Trump, 71, will undergo a routine checkup at Walter Reed National Military Medical Center near Washington, D.C. Later in the day, the president was traveling to Florida for the weekend.
Trump responded to the criticism by calling himself a "very stable genius" in a tweet and by allowing cameras to film him negotiating immigration legislation with senators at the White House for 55 minutes on Tuesday.
The physical test will last around two hours and include blood and urine tests, heart checks and even questions about his sleeping habits and s*x life, according to medical experts.
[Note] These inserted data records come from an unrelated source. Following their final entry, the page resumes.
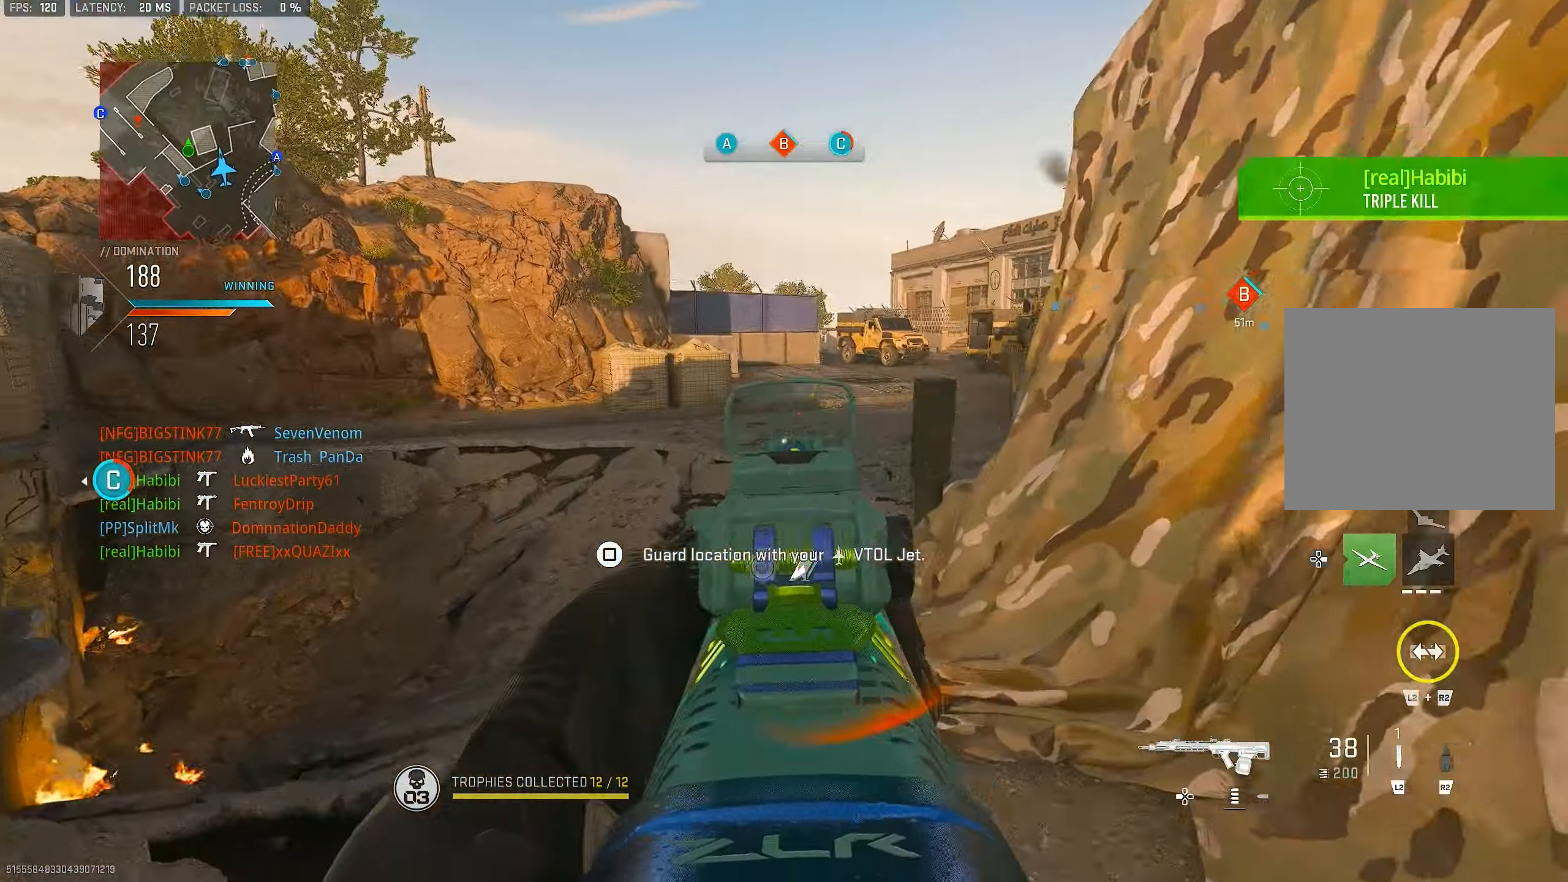
{"buttons": [], "left_stick": "up", "right_stick": "down-left", "events": [[83, "right_stick", "up"], [116, "left_stick", "up-left"], [216, "right_stick", "center"], [250, "L1", "up"], [316, "right_stick", "down-left"], [383, "left_stick", "up"], [416, "L3", "down"], [483, "L3", "up"]]}
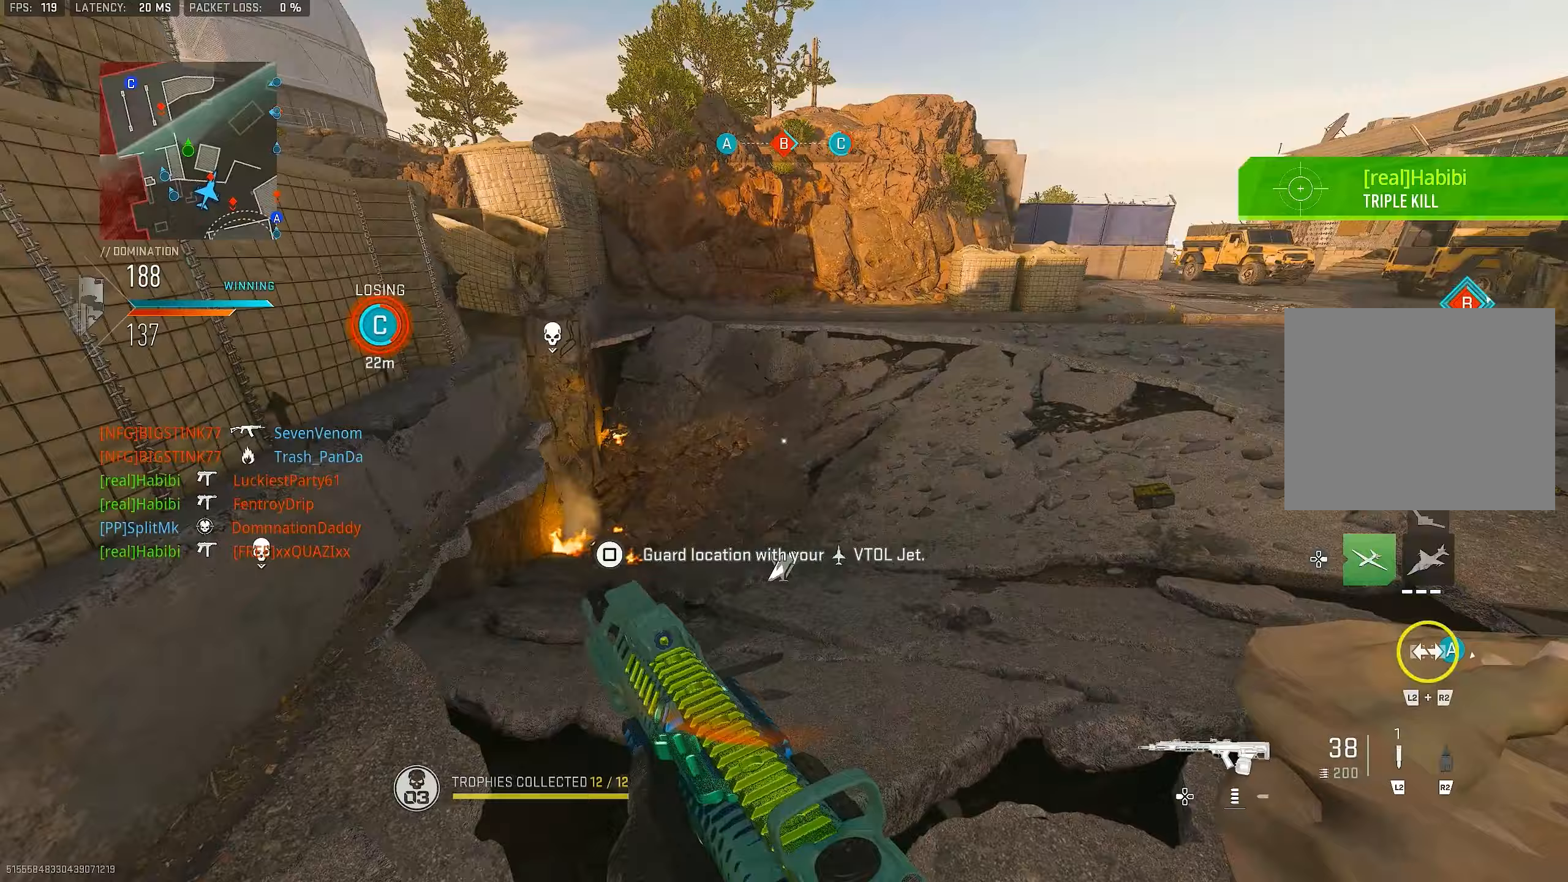
{"buttons": [], "left_stick": "up", "right_stick": "center", "events": [[17, "right_stick", "center"], [150, "right_stick", "left"], [317, "right_stick", "center"]]}
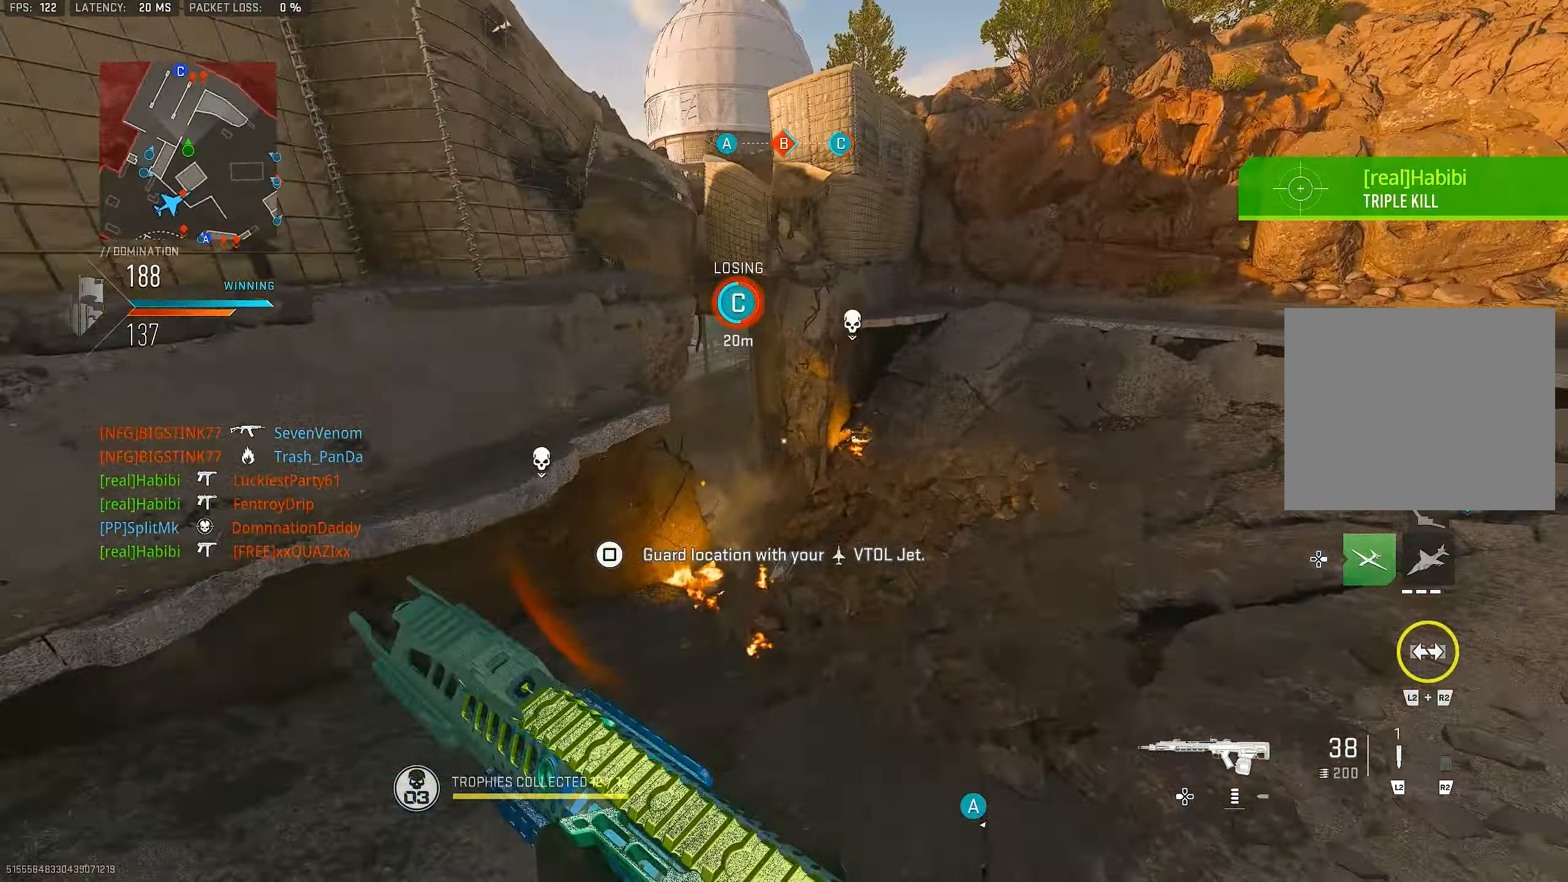
{"buttons": [], "left_stick": "down", "right_stick": "up-left", "events": [[417, "right_stick", "left"], [483, "left_stick", "down"], [500, "right_stick", "up-left"]]}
The President is therefore also under no obligation to publish his full medical results, but White House doctor Ronny Jackson is expected to give what the administration has called a "readout".
His remarks come in the wake of a book "Fire and Fury: Inside the Trump White House" which is highly critical of him and the First Family.
"They get out of the military and have nobody to talk to, nobody to speak to", the president said.
While the exams are not mandatory, modern presidents typically undergo them regularly and release a doctor's report declaring they are "fit for duty".
"Mr. Trump hereby demands that you immediately cease and desist from any further publication, release or dissemination of the book", the attorney, Charles J. Harder, wrote in a letter obtained by Fox News. He says his administration is going to take a "strong look" at changing those laws. Facing calls for transparency during the 2016 election campaign, the candidate's personal physician put out a statement saying, "Mr Trump has suffered no form of cancer, has never had a hip, knee or shoulder replacement or any other orthopedic surgery". The letter revealed that Trump took a daily aspirin and a low dose of a statin, used to lower cholesterol.
Dr. Lee was a guest on "Midday Live with Dr".
Dayton VA Suicide Prevention Coordinator Karon Wolfe says adding mental health issues into the mix can be even more unsafe.
This Friday, Donald Trump has an unusual appointment on his agenda.
But this round of partisan fantasizing has been propelled into the mainstream, in part by reporters inclined to believe anything about Trump and in part by a president more than happy to play along in the show-bizification of politics.